Genomic regions and candidate genes associated with seed nitrogen, phosphorus, and sulfur accumulation identified in the soybean 'Forrest' by 'Williams 82' RIL population.

Nitrogen (N), phosphorus (P), and sulfur (S) are essential nutrients for plant health. Deficiencies in N, P, or S in plants lead to lower seed production and seed quality in grain crops, including soybean seed. Soybean seed is a source of protein, oil, essential amino acids, and minerals. These nutrients are essential for plant health, and maintaining N, P, and S levels in soybean seed is crucial for higher seed nutritional value and amino acids quality. There is limited information on genomic regions, candidate genes, and molecular markers associated with soybean seed N, P, and S. Two field experiments were carried out in two locations using a 'Forrest' × 'Williams 82' recombinant inbred lines (RIL) population.

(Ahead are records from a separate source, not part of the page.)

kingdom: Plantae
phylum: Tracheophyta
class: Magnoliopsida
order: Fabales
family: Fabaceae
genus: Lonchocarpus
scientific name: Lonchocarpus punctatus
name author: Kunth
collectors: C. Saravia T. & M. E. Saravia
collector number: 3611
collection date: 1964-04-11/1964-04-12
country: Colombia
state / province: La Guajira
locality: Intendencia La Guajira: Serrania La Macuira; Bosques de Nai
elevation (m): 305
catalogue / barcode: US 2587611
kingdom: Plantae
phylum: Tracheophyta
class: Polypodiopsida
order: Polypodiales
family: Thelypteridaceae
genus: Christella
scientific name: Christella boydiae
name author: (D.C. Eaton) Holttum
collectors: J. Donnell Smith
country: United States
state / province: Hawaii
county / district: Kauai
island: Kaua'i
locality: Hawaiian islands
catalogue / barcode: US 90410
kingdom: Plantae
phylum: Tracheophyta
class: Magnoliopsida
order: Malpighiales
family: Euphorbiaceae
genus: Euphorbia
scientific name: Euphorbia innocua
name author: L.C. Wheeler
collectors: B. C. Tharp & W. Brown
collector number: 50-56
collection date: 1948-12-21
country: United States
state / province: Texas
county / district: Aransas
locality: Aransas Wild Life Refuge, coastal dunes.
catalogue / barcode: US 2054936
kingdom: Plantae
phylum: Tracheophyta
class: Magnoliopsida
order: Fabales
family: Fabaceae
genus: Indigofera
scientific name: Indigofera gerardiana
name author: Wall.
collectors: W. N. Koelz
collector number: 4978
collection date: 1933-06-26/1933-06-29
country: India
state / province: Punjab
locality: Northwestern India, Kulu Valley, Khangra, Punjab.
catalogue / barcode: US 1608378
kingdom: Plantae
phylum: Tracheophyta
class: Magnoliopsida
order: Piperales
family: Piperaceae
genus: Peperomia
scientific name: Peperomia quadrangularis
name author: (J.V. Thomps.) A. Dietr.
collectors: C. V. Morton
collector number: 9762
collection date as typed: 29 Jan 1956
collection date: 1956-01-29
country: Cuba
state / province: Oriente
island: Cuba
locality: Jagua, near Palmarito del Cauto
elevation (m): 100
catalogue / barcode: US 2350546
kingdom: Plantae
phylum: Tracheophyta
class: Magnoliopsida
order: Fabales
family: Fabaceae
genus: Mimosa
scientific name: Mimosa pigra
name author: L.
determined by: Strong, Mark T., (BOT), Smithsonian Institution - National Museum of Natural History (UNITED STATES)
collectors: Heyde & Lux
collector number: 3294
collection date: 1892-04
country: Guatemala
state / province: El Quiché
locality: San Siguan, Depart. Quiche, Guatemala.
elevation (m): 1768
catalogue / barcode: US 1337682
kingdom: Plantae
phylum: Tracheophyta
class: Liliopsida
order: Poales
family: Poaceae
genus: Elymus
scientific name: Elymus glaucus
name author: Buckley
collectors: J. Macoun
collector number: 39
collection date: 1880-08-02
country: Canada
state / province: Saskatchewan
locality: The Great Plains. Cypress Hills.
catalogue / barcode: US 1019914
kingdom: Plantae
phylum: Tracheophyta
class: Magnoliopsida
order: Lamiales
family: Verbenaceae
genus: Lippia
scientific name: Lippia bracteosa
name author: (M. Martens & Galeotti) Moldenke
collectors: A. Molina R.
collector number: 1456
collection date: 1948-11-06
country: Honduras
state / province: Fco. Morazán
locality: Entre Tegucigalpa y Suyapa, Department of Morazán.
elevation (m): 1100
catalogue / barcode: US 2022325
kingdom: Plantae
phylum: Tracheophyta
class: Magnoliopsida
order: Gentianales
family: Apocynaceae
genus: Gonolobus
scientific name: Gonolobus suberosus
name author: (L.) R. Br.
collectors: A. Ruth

A 306 RIL population and 2075 SNP markers were used to create the genetic map. The results showed a wide range of N, P, and S concentrations in both locations among RIL population lines. Based on the broad-sense heritability (H2), 91.7% of seed N concentration variation was due to genetic effects, followed by 48.2% for S seed concentration, and a heritability of close to zero for seed P concentration. Eleven QTL were identified for seed N, seven QTL for seed P, and nine QTL for seed S in two locations. All these QTL had a significant linkage to the trait as their LOD ranged from 2.5 to 6.48 in 2018 and from 2.75 to 128.72 in 2020. Two QTL for seed N (qN-02-[IL-2020] on Chr 4, and qN-03-[IL-2020] on Chr 4 were identified at the marker Gm04_4687302-Gm04_7672403 and Gm04_7672403, and their LOD were 45.06 and 96.98, and their contribution to the phenotypic variation were 45.85% and 48.37%, respectively. The low heritability of P indicated a major interactions between the trait (P) and environment. Except for the seed N, P, and S QTL, identified on Chr 16, 11 QTL reported here were not previously identified and therefore are novel. Several functional genes encoding N-, P-, and S-proteins, enzymes, and transporters were identified and located within the QTL interval. To our knowledge, the QTL identified here on Chr 2 and 6 are novel and were not previously identified. Therefore, QTL, genes, and molecular markers discovered in this research will provide breeders with new knowledge and tools for soybean selection for optimum seed mineral nutritional qualities. Also, this new findings advance our knowledge of physiology and genetics of seed N, S, and P candidate genes for genetic engineering application.